Pero el apoyo político no ha sido gratuito. Llevaba añadido en la suela un reproche prácticamente unánime de los diferentes grupos municipales a la política comercial de Colau y, de rebote, a la falta de un proyecto económico para la ciudad. El primero en darle la vuelta al calcetín ha sido el concejal del grupo municipal Demòcrata (PDeCAT), Raimond Blasi, que irónicamente ha destacado que el rescate de La Manual Alpargatera “será la acción mas importante que habrá hecho (el gobierno de Colau) para proteger el comercio emblemático de la ciudad, si es que ha hecho alguna más, que lo dudo”. Por eso, Blasi ha planteado con algo de sorna que “ojalá hubiera más actividad y mas generación de iniciativas (por parte de los comuns) para preservar este tipo de comercio”.

LA ALCALDESA TIENE UN PROBLEMA

El PSC también ha aprovechado la ocasión para darle un repaso a Colau. La concejal socialista Montserrat Ballarín ha calificado de “lamentable” que la regularización de la popular alpargatería “sea el único punto que el gobierno municipal lleva a aprobación en toda la Comisión de Economía y Hacienda. Creo que tienen un problema”, ha subrayado Ballarín. La edil del PSC ha deseado que Colau ponga en marcha más actuaciones en defensa del comercio emblemático de la ciudad porque “una flor no hace primavera”.

A las críticas por la falta de propuestas en la comisión se ha sumado de inmediato el concejal del grupo municipal Popular (PP), Javier Mulleras, quien también ha destacado “que el único punto del gobierno sea la alpargatería”. Mulleras ha aprovechado también para criticar a los comunes por “el goteo de cierres de comercios emblemáticos en Barcelona” y porque no ha hecho nada “para preservar y salvar” este tipo de establecimientos.

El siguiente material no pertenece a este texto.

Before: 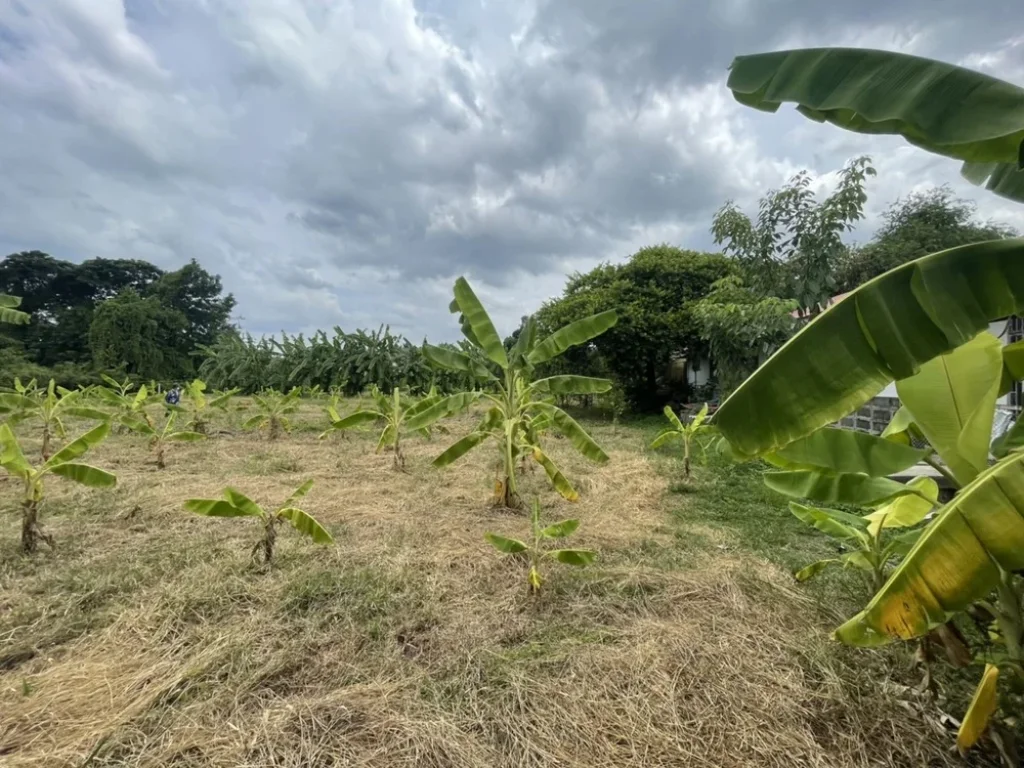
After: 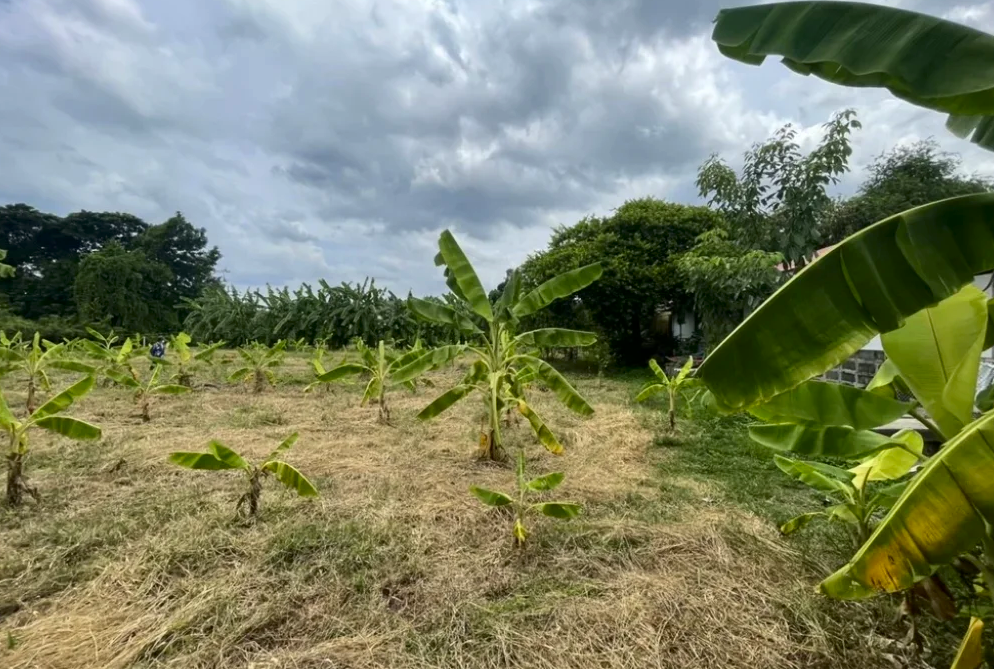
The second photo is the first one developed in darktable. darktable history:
crop: left 1.507%, top 6.147%, right 1.379%, bottom 6.637%
contrast brightness saturation: contrast 0.13, brightness -0.05, saturation 0.16
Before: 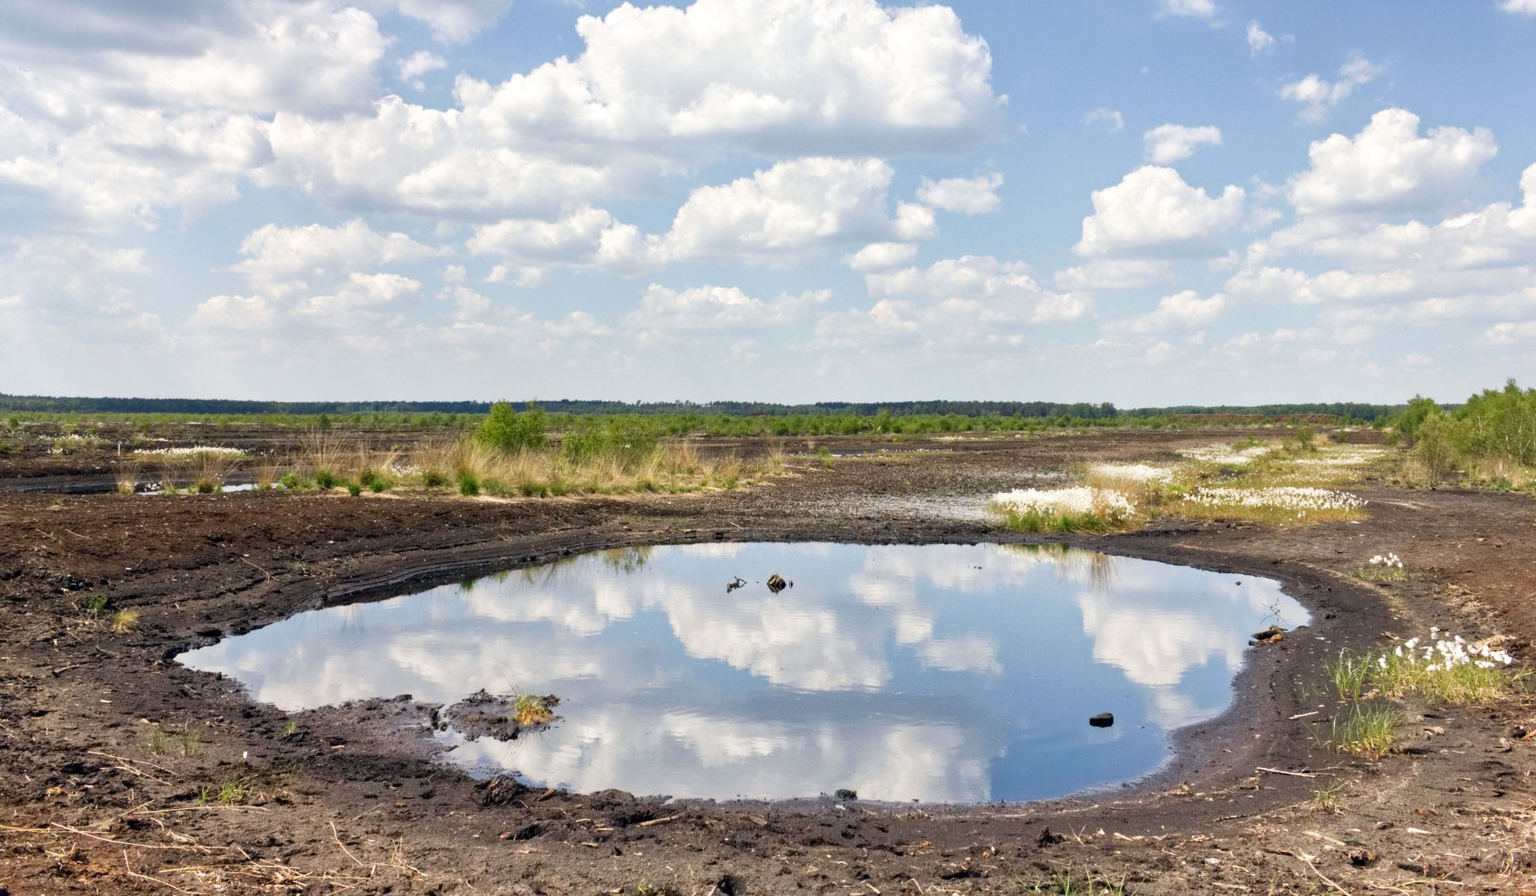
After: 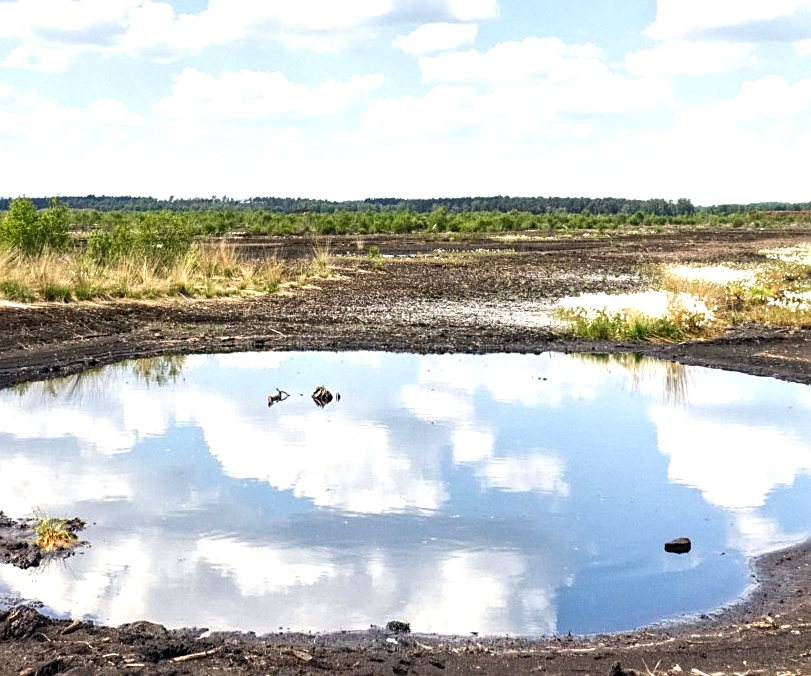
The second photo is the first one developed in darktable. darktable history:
sharpen: on, module defaults
crop: left 31.383%, top 24.794%, right 20.328%, bottom 6.223%
tone equalizer: -8 EV 0.001 EV, -7 EV -0.002 EV, -6 EV 0.004 EV, -5 EV -0.062 EV, -4 EV -0.147 EV, -3 EV -0.18 EV, -2 EV 0.256 EV, -1 EV 0.72 EV, +0 EV 0.514 EV, mask exposure compensation -0.494 EV
local contrast: on, module defaults
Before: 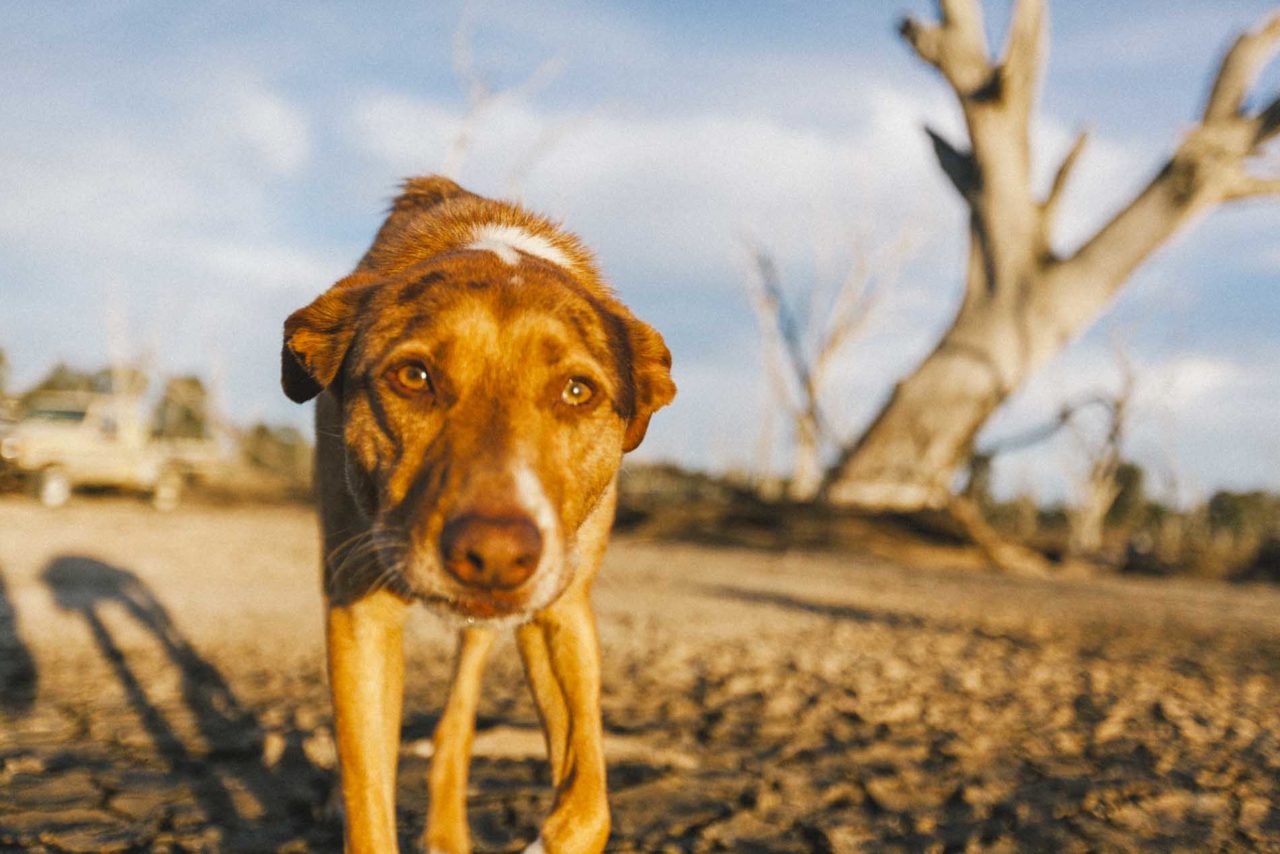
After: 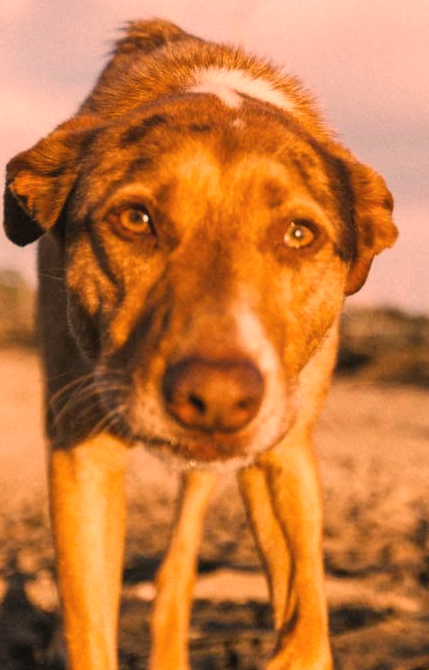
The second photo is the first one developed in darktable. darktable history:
crop and rotate: left 21.77%, top 18.528%, right 44.676%, bottom 2.997%
color correction: highlights a* 40, highlights b* 40, saturation 0.69
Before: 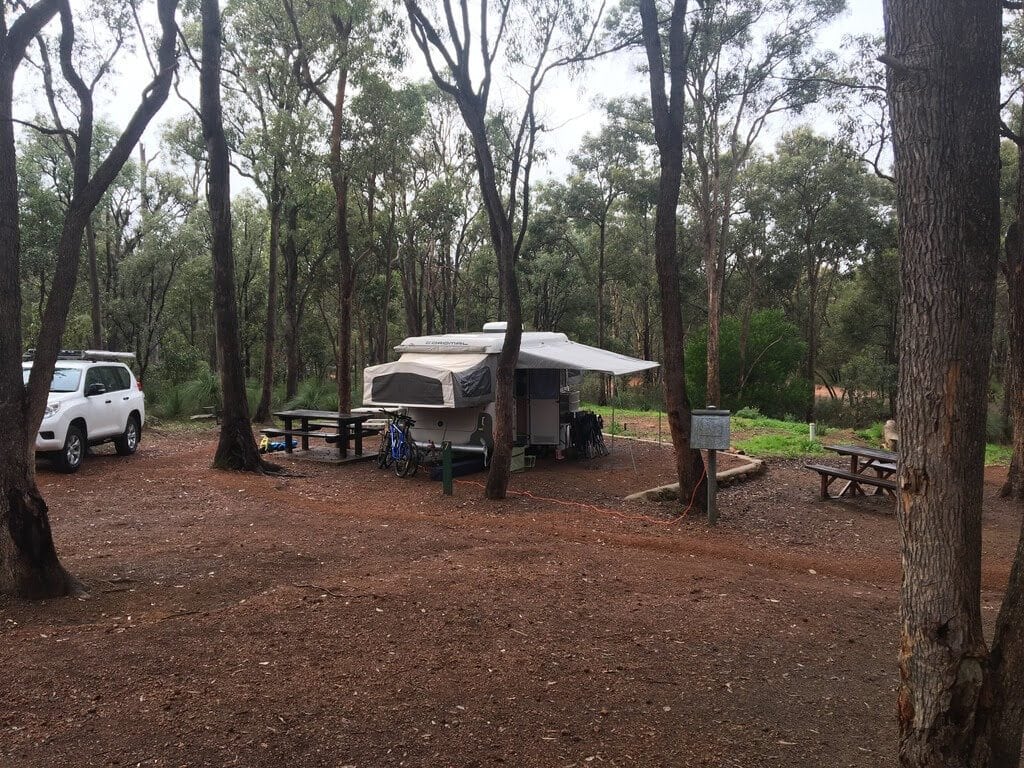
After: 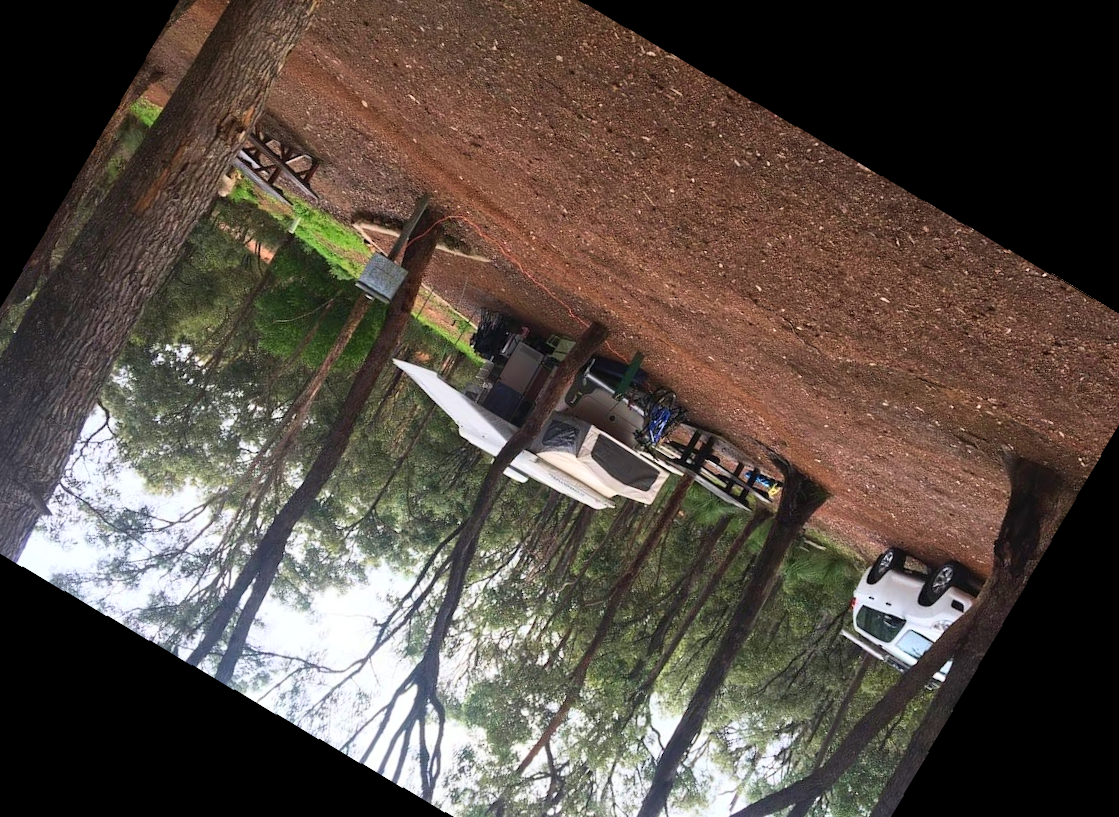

Unos de los diseños de fantasía más barceloneses de La Manual Alpargatera / LA MANUAL ALPARGATERA
Unos de los diseños de fantasía más barceloneses de La Manual Alpargatera / LA MANUAL ALPARGATERA

Por su parte, la presidenta del grupo municipal de Ciutadans (Cs), Carina Mejías ha destacado del acuerdo con La Manual Alpargatera, que el establecimiento va a adquirir la categoría de “comercio emblemático”, por lo que es “muy importante que se garantice su legalidad” para que pueda continuar con sus actividades. Mientras que la concejal de ERC, Trini Capdevila, ha destacado el mérito de la alpargatería de Avinyó porque “ha conseguido que vuelvan a ponerse de moda las alpargatas con sus diseños de fantasía”.